Lemartes |
Thematically I thought that this trait would be good for a character I might be playing.
You were badly burned once by volcanic ash, torch-wielding mobs, or some fiery accident, and the scars pain you terribly you whenever you are too near to fire.Effect: You take a –1 penalty on saving throws against fire effects.
In addition, whenever you are adjacent to open flames or are on fire, you take a –1 penalty on all attack rolls, saving throws, and skill checks until you spend an entire round away from fire. These penalties are not cumulative. (An instantaneous fire effect adjacent to you or affecting you causes this penalty to apply until 1 round after it is gone.)
The character is a fire using arcane caster and I was wondering if his own spells would set off this drawback?

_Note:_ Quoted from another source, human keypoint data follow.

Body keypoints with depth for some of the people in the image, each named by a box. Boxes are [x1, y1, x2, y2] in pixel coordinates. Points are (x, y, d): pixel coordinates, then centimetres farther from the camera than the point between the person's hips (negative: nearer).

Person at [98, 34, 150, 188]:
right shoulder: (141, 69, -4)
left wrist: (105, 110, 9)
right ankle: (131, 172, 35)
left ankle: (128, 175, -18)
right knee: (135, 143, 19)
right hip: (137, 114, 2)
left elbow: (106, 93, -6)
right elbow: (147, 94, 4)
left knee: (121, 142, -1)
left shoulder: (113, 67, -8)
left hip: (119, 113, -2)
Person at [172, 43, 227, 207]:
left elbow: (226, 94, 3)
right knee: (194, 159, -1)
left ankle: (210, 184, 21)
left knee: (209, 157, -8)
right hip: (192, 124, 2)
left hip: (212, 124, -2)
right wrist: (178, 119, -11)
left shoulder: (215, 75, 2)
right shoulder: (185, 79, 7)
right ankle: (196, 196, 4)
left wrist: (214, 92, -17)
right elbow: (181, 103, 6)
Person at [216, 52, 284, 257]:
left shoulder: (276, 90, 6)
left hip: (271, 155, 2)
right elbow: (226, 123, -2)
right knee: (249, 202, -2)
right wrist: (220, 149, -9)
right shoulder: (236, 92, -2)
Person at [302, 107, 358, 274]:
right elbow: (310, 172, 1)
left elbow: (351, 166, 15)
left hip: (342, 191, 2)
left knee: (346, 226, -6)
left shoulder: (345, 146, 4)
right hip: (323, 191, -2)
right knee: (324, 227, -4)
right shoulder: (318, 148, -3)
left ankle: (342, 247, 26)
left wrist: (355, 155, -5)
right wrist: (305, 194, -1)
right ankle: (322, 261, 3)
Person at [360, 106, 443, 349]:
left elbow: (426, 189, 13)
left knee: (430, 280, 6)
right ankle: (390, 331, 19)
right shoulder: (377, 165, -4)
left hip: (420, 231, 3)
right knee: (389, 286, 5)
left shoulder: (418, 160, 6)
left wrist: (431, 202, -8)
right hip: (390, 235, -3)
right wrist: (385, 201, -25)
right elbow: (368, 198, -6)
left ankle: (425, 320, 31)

Thanks. :)
Kalindlara Contributor |
The answer appears to be yes, as there's no clause granting such immunity. I would recommend avoiding burning hands.

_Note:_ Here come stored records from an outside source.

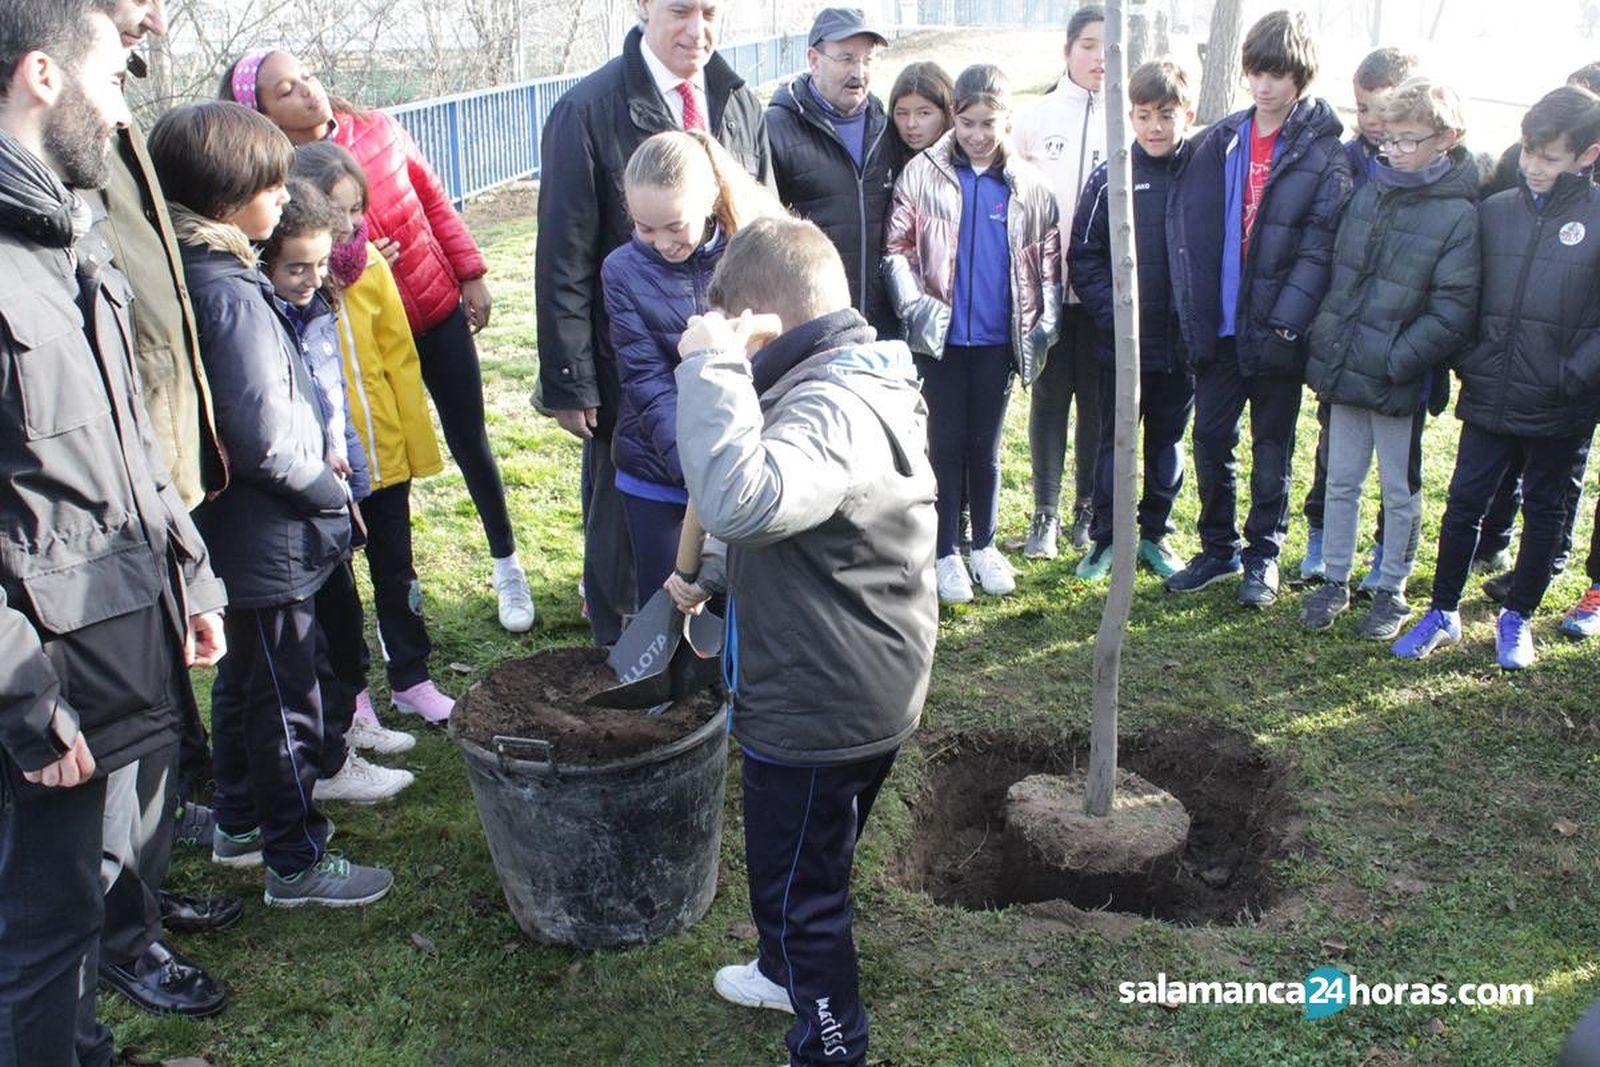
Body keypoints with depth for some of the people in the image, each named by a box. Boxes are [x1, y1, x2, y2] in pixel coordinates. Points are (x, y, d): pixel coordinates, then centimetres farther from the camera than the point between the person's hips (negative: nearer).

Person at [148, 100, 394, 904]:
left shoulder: (193, 274, 5)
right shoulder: (231, 296, -24)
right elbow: (264, 442, -26)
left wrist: (317, 472, 9)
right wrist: (330, 491, -11)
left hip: (230, 536, 9)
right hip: (268, 542, -9)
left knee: (242, 683, 23)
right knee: (287, 701, 5)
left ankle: (238, 825, 40)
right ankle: (297, 863, 21)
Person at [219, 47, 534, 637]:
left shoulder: (377, 128, -6)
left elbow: (434, 199, 5)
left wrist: (471, 273, 4)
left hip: (440, 309, 3)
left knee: (470, 441, 11)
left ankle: (507, 564, 30)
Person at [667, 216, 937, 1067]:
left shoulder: (832, 408, -28)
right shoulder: (853, 380, 7)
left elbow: (740, 500, -48)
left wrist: (710, 366, -37)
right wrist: (710, 577, 22)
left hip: (816, 709, -10)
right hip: (863, 696, 10)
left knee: (797, 884, 10)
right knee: (812, 861, 31)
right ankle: (794, 972, 54)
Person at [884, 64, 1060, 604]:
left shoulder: (1028, 183, 4)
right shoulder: (922, 174, -3)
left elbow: (1048, 255, 10)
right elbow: (897, 248, -5)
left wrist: (1047, 317, 1)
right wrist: (914, 305, -17)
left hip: (997, 337, 2)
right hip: (941, 336, -2)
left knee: (986, 444, 12)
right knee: (945, 444, 5)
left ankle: (984, 543, 27)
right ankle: (946, 553, 16)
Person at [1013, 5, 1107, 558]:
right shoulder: (1035, 118, 5)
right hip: (1048, 284, 0)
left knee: (1099, 399, 7)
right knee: (1049, 397, 5)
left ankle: (1089, 508, 19)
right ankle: (1045, 512, 13)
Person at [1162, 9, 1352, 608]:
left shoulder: (1323, 152, -5)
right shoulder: (1220, 142, 6)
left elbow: (1320, 247, -11)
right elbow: (1189, 232, 5)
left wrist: (1284, 325, -18)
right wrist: (1194, 314, -2)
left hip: (1276, 331, -3)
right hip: (1220, 324, 4)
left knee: (1272, 447, 9)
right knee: (1210, 439, 9)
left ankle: (1263, 556, 23)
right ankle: (1217, 551, 25)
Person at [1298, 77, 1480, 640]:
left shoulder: (1457, 214, -12)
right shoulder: (1368, 191, 5)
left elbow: (1453, 311, -15)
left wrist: (1396, 360, -19)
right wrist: (1325, 339, 5)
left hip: (1401, 381, -5)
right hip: (1344, 370, 5)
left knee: (1400, 491, 11)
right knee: (1341, 482, 14)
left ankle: (1392, 589, 26)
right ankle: (1335, 581, 28)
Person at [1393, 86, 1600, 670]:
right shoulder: (1493, 211, 2)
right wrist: (1466, 360, 0)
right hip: (1489, 397, 2)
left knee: (1545, 511, 13)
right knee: (1463, 504, 6)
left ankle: (1517, 618, 28)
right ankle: (1443, 612, 21)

It could make for interesting role-playing, though - a character traumatized by his own powers and terrified by their manifestation. If you're at all familiar with Hellboy, Liz Sherman is the poster child for this. ^_^
Kalindlara Contributor |
Balls! I will probably still take it unless I can find another drawback that is suitable for a burned character.
Wait burning hands effect is adjacent but fireball doesn't actually have to have its effect near you and thus would then not count?
I would say that you have to be adjacent to the manifestation of the fire. So burning hands, which starts its cone from you, would trigger it, but a fireball wouldn't unless you dropped it so that you were in it or adjacent to an edge.